OBJECTIVE: To investigate the efficacy of the full composition granules of Huanglian(Rhizoma Coptidis)(FGC) on the serum monocyte chemotactic protein-1(MCP-1) and connective tissue growth factor(CTGF) levels and kidney nuclear factor-κB(NF-κB) expression in rats with high-fat diet-induced diabetes.METHODS: Diabetes was induced in rats by feeding a high-fat chow combined with intravenous streptozotocin injection. Forty diabetic SpragueDawley rats were randomly assigned to a normal group(NG), model group(MG), irbesartan group(IG), and low-, middle-, and high-dosage FGC groups(LFGC, MFGC, HFGC), with eight rats per group. The IG rats received 31.25 mg·kg^(-1)·d^(-1) irbesartan tablets, whereas those in the LFGC, MFGC,and HFGC were administered 52, 312.5, and 625 mg·kg^(-1)·d^(-1) FGC, respectively. After 12 weeks,bodyweight(BW), left kidney weight(KW), hemoglobin A1c(HbA1c), serum creatinine(Scre), blood urea nitrogen(BUN), and serum MCP-1 and CTGF levels were determined, pathological changes of the kidney were recorded, and kidney NF-κB p65(A) expression was measured.RESULTS: The 24-h urine albumin and levels of HbA1c, Scre, BUN, and serum MCP-1 and CTGF were significantly increased in in the MG compared with the NG, as was the kidney NF-κB(p65) expression(P < 0.05). Furthermore, clear pathological changes in kidney fibrosis were observed in the MG rats.
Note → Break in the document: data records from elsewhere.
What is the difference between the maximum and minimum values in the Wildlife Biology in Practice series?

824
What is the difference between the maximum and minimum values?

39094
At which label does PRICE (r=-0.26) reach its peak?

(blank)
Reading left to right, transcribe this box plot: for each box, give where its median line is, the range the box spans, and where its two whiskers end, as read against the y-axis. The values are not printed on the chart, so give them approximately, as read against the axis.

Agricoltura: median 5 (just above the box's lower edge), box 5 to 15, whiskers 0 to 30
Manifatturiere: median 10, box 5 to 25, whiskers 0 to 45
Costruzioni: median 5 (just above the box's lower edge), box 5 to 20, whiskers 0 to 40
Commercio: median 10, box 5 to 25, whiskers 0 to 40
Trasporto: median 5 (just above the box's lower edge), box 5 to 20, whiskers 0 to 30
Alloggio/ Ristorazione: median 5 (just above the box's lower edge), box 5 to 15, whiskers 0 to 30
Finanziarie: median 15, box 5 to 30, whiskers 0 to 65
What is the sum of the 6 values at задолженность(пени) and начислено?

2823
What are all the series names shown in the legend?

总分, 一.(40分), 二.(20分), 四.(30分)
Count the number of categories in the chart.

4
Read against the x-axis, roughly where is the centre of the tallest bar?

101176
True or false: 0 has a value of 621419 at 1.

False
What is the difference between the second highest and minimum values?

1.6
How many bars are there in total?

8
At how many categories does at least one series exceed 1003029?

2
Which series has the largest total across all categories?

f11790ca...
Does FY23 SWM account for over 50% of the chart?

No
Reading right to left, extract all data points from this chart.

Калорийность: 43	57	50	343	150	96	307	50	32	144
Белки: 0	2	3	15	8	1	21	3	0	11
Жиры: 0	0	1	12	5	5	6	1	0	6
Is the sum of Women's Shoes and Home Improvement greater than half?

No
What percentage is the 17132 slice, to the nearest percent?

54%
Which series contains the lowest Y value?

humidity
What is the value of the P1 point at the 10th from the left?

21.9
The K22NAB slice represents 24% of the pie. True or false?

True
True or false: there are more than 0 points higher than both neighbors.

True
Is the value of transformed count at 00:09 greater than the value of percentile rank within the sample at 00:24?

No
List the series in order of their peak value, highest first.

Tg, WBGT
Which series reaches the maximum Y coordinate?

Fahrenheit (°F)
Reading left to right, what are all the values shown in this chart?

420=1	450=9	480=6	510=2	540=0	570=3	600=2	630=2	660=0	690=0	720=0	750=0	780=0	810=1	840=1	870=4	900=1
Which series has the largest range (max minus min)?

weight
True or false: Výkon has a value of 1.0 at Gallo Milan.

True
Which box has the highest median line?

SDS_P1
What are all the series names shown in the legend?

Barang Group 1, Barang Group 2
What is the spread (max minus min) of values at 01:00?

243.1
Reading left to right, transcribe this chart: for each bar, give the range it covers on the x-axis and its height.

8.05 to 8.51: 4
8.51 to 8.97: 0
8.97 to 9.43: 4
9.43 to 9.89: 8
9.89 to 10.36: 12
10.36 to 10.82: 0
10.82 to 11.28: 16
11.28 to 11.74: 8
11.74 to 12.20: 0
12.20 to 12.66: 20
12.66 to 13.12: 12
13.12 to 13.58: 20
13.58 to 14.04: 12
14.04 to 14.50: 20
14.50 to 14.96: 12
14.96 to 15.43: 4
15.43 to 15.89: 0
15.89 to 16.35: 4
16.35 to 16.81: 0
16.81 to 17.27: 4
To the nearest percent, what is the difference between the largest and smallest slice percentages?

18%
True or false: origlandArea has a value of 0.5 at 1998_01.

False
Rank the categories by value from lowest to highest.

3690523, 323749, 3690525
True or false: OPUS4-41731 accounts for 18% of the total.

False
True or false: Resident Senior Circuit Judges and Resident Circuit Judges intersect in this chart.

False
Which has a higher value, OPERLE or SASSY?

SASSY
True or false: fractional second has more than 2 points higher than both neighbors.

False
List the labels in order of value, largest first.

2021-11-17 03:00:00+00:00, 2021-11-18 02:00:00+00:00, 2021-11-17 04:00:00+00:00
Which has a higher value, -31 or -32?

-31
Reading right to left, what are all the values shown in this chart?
Following irbesartan and FGC administration,the 24-h urine albumin and the levels of HbA1c,Scre, and serum MCP-1 and CTGF were significantly decreased in FCG groups compared with those in the MG, which is in agreement with the change in the kidney NF-κB(p65) expression, whereas the similarly significant decrease only exist in 24-h urine albumin and the levels of serum CTGF after irbesartan administration. Hematoxylin-eosin(HE)staining results indicated that the fibrosis observed in the MG samples was alleviated through FGC treatment.CONCLUSION: FGC may alleviate potential kidney injury by decreasing the serum MCP-1 and CTGF levels and inhibiting NF-k B expression in diabetic nephropathy in rats with high-fat diet-induced diabetes.